**SUPPLIED PASSAGE:**

Find what operating system is on the system:

cat /etc/os-release

Output

PRETTY_NAME="Ubuntu 22.04.2 LTS"
NAME="Ubuntu"
VERSION_ID="22.04"
VERSION="22.04.2 LTS (Jammy Jellyfish)"
VERSION_CODENAME=jammy
ID=ubuntu
ID_LIKE=debian
HOME_URL="https://www.ubuntu.com/"
SUPPORT_URL="https://help.ubuntu.com/"
BUG_REPORT_URL="https://bugs.launchpad.net/ubuntu/"
PRIVACY_POLICY_URL="https://www.ubuntu.com/legal/terms-and-policies/privacy-policy"
UBUNTU_CODENAME=jammy

Copy a file to set paths#

cd /shared/pcluster-cmaq/install

cp dot.cshrc.singlevm ~/.cshrc

Exit cluster and log back in to activate the update shell, or use csh#

Create Custom Environment Module for Libraries#

There are two steps required to create your own custome module:

  1. write a module file

  2. add a line to your ~/.cshrc to update the MODULEPATH

Create a new custom module that will be loaded with:

module load ioapi-3.2/gcc-9.5-netcdf

Step 1: Create the module file for ioapi-3.2.

First, create a path to store the module file. The path must contain /Modules/modulefiles/ and should have the general form //Modules/modulefiles// where is typically numerical and is the actual module file.

mkdir -p /shared/build/Modules/modulefiles/ioapi-3.2

Next, create the module file and save it in the directory above.

cd /shared/build/Modules/modulefiles/ioapi-3.2
vim gcc-9.5-netcdf

Contents of gcc-9.5-netcdf:

#%Module
  
proc ModulesHelp { } {
   puts stderr "This module adds ioapi-3.2/gcc-9.5 to your path"
}

module-whatis "This module adds ioapi-3.2/gcc-9.5 to your path\n"

set basedir "/shared/build/ioapi-3.2/"
prepend-path PATH "${basedir}/Linux2_x86_64gfort"
prepend-path LD_LIBRARY_PATH "${basedir}/ioapi/fixed_src"

The example module file above sets two evironment variables.

The modules update the PATH and LD_LIBRARY_PATH.

Step 2. Create the module file for netcdf-4.8.1

mkdir -p /shared/build/Modules/modulefiles/netcdf-4.8.1

Next, create the module file and save it in the directory above.

cd /shared/build/Modules/modulefiles/netcdf-4.8.1
vim gcc-9.5

Contents of gcc-9.5

#%Module
  
proc ModulesHelp { } {
   puts stderr "This module adds netcdf-4.8.1/gcc-9.5 to your path"

**ABOUT THIS TASK:** Copy the module setup text from the words "Step 1: Create" through the words "actual module file.", swapping "path" for "directory" each time it appears. The data has no part in this.

**DATASET:**
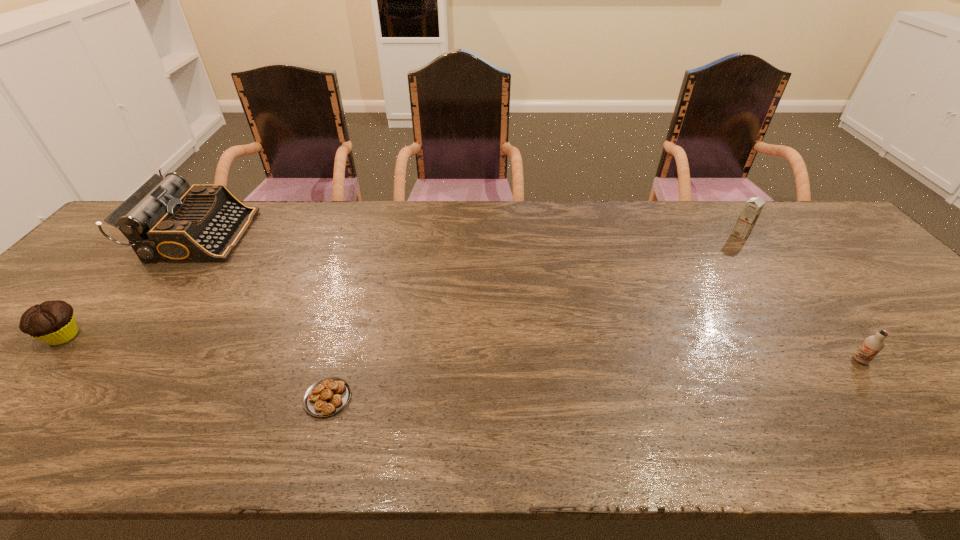
Identify the location of free space that is in between the fourth farthest object and the third farthest object. (462, 348).

The image size is (960, 540). Find the location of `free space between the typewriter and the third object from left to right`. free space between the typewriter and the third object from left to right is located at coordinates (264, 316).

At what (x,y) coordinates should I click in order to perform the action: click on vacant area that lies between the left chocolate milk and the second nearest object. Please return your answer as a coordinate pair (x, y). Image resolution: width=960 pixels, height=540 pixels. Looking at the image, I should click on (801, 297).

At what (x,y) coordinates should I click in order to perform the action: click on free point between the shortest object and the typewriter. Please return your answer as a coordinate pair (x, y). This screenshot has height=540, width=960. Looking at the image, I should click on (264, 316).

Identify the location of free space between the shorter chocolate milk and the third farthest object. Image resolution: width=960 pixels, height=540 pixels. (462, 348).

Identify which object is the nearest to the muffin. Please provide its 2D coordinates. Your answer should be formatted as a tuple, i.e. [(x, y)], where the tuple contains the x and y coordinates of a point satisfying the conditions above.

[(165, 220)]

Identify the location of object that is the third closest one to the shortest object. This screenshot has width=960, height=540. (872, 345).

In order to click on free spot that satisfies the following two spatial constraints: 1. on the front side of the third farthest object; 2. on the left side of the second nearest object in this screenshot , I will do `click(41, 360)`.

Where is `vacant space that satisfies the following two spatial constraints: 1. on the keyboard of the rightmost object; 2. on the right side of the tallest object`? The image size is (960, 540). vacant space that satisfies the following two spatial constraints: 1. on the keyboard of the rightmost object; 2. on the right side of the tallest object is located at coordinates tap(101, 360).

Find the location of a particular element. free space that satisfies the following two spatial constraints: 1. on the front side of the third farthest object; 2. on the left side of the rightmost object is located at coordinates (41, 360).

**EXPECTED ANSWER:**
Step 1: Create the module file for ioapi-3.2.

First, create a directory to store the module file. The directory must contain /Modules/modulefiles/ and should have the general form //Modules/modulefiles// where is typically numerical and is the actual module file.